Karl-Heinz Grassers Anwalt Manfred Ainedter beklagt in der ZiB2 einmal mehr die mediale Vorverurteilung seines Mandanten. Die über 800 Seiten schwere Anklage bezeichnet er als "Schwachsinn". Sein Mandant plädiere "natürlich" auf unschuldig.

Die Wirtschafts- und Korruptionsstaatsanwaltschaft (WKStA) habe schlampig gearbeitet, findet Karl-Heinz Grassers Anwalt.

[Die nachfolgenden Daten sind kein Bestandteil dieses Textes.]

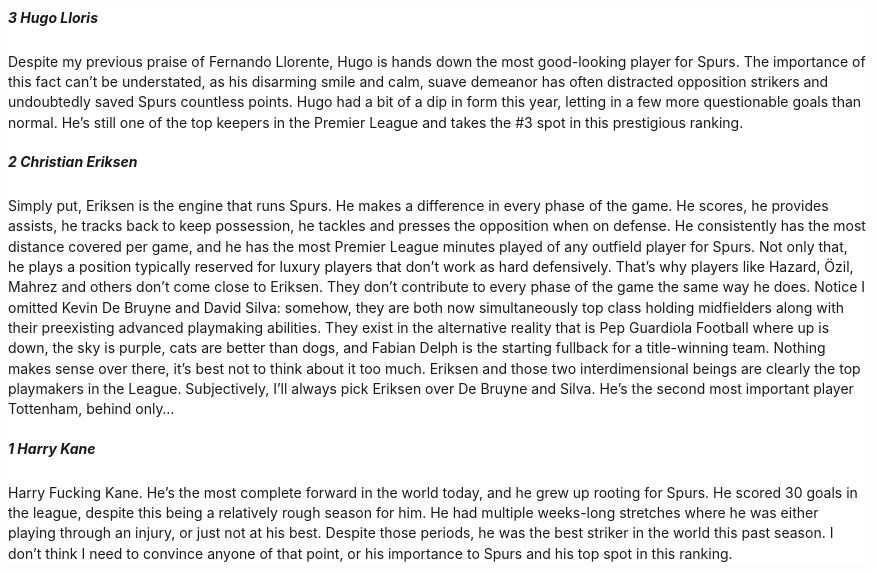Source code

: ##### 3 Hugo Lloris

Despite my previous praise of Fernando Llorente, Hugo is hands down the most good-looking player for Spurs. The importance of this fact can’t be understated, as his disarming smile and calm, suave demeanor has often distracted opposition strikers and undoubtedly saved Spurs countless points. Hugo had a bit of a dip in form this year, letting in a few more questionable goals than normal. He’s still one of the top keepers in the Premier League and takes the #3 spot in this prestigious ranking. 

##### 2 Christian Eriksen

Simply put, Eriksen is the engine that runs Spurs. He makes a difference in every phase of the game. He scores, he provides assists, he tracks back to keep possession, he tackles and presses the opposition when on defense. He consistently has the most distance covered per game, and he has the most Premier League minutes played of any outfield player for Spurs. Not only that, he plays a position typically reserved for luxury players that don’t work as hard defensively. That’s why players like Hazard, Özil, Mahrez and others don’t come close to Eriksen. They don’t contribute to every phase of the game the same way he does. Notice I omitted Kevin De Bruyne and David Silva: somehow, they are both now simultaneously top class holding midfielders along with their preexisting advanced playmaking abilities. They exist in the alternative reality that is Pep Guardiola Football where up is down, the sky is purple, cats are better than dogs, and Fabian Delph is the starting fullback for a title-winning team. Nothing makes sense over there, it’s best not to think about it too much. Eriksen and those two interdimensional beings are clearly the top playmakers in the League. Subjectively, I’ll always pick Eriksen over De Bruyne and Silva. He’s the second most important player Tottenham, behind only…

##### 1 Harry Kane

Harry Fucking Kane. He’s the most complete forward in the world today, and he grew up rooting for Spurs. He scored 30 goals in the league, despite this being a relatively rough season for him. He had multiple weeks-long stretches where he was either playing through an injury, or just not at his best. Despite those periods, he was the best striker in the world this past season. I don’t think I need to convince anyone of that point, or his importance to Spurs and his top spot in this ranking.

Manfred Ainedter war am Dienstagabend in der ZiB2 zu Gast. "Man muss versuchen, diesen Prozess abzuwürgen", sagte er.

Lobbyist wehrt sich gegen Anklage in Buwog-Affäre.

Die mehr als 800 Seiten schwere Anklage der WKStA gegen Ex-Finanzminister Grasser und 15 weitere Verdächtige bezeichnete Ainedter als "Schwachsinn". Besonders schoss er sich auf den sogenannten "Tatplan" ein, der sich "wie ein roter Faden" durch die Anklageschrift ziehe. Dieser "Tatplan" besagt, die Bereicherung beim Verkauf der Bundeswohnungen sei von Anfang an geplant gewesen.

Schrift widerspricht angeblich Vernehmungsprotokollen

"Wenn man sich die Anklage anschaut, dann kommt man schon auf Seite 88 von 825 drauf, was für ein Schwachsinn hier steht", sagte Ainedter und las vor:

  • "Bei der ersten Konfrontation mit den Angaben Berners (Ex-Kabinettsleiter im Verkehrsministerium unter FPÖ-Ressortchef Michael Schmid, Anm. d. Red.) - der ist der einzige, der diesen Tatplan behauptet (Anm. von Ainedter) - war Hochegger derart überrascht, dass er diese Schilderung gar nicht bestritt und sogar die personelle Strukturierung als nachvollziehbar schilderte."

In den Vernehmungsprotokollen von Lobbyist Peter Hochegger sei "haargenau das Gegenteil" nachzulesen. Ainedter zitiert aus den Protokollen:

  • "Ich kann mir nicht vorstellen, dass es mein Konstrukt ist, ich kann mich nicht daran erinnern, mit Grasser jemals über so ein Thema gesprochen zu haben, er hätte mich hochkant bei der Tür hinausgeworfen."

Ainedter wirft Staatanwaltschaft Schlamperei vor

Ex-Finanzminister sieht berufliche Existenz durch Ermittlungen zerstört.

Er unterstelle der Staatsanwaltschaft, "dass sie schlampig gearbeitet hat und alles zu Lasten der Angeklagten auslegt, was nur irgendwie auszulegen ist. Zum Teil ist das einfach aktenwidrig", sagte der Grasser-Anwalt. Sein Mandant werde - "natürlich" - auf unschuldig plädieren.

Von ORF-Moderator Armin Wolf darauf angesprochen, dass er 2010 behauptet hatte, es werde nie zu einer Anklage gegen Grasser kommen, sagte Ainedter: "Ich habe mich geirrt, weil der Druck der Öffentlichkeit und diese unfassbare mediale Vorverurteilung, die einmalig in der Justizgeschichte ist, so groß waren. So etwas war noch nie da."

Ex-Finanzminister Karl-Heinz Grasser war Ende Juli nach siebenjährigen Ermittlungen in den Causen Buwog und Linzer Terminal Tower angeklagt worden. Mit ihm sollen 15 weitere - teils namhafte - Verdächtige vor Gericht gestellt werden.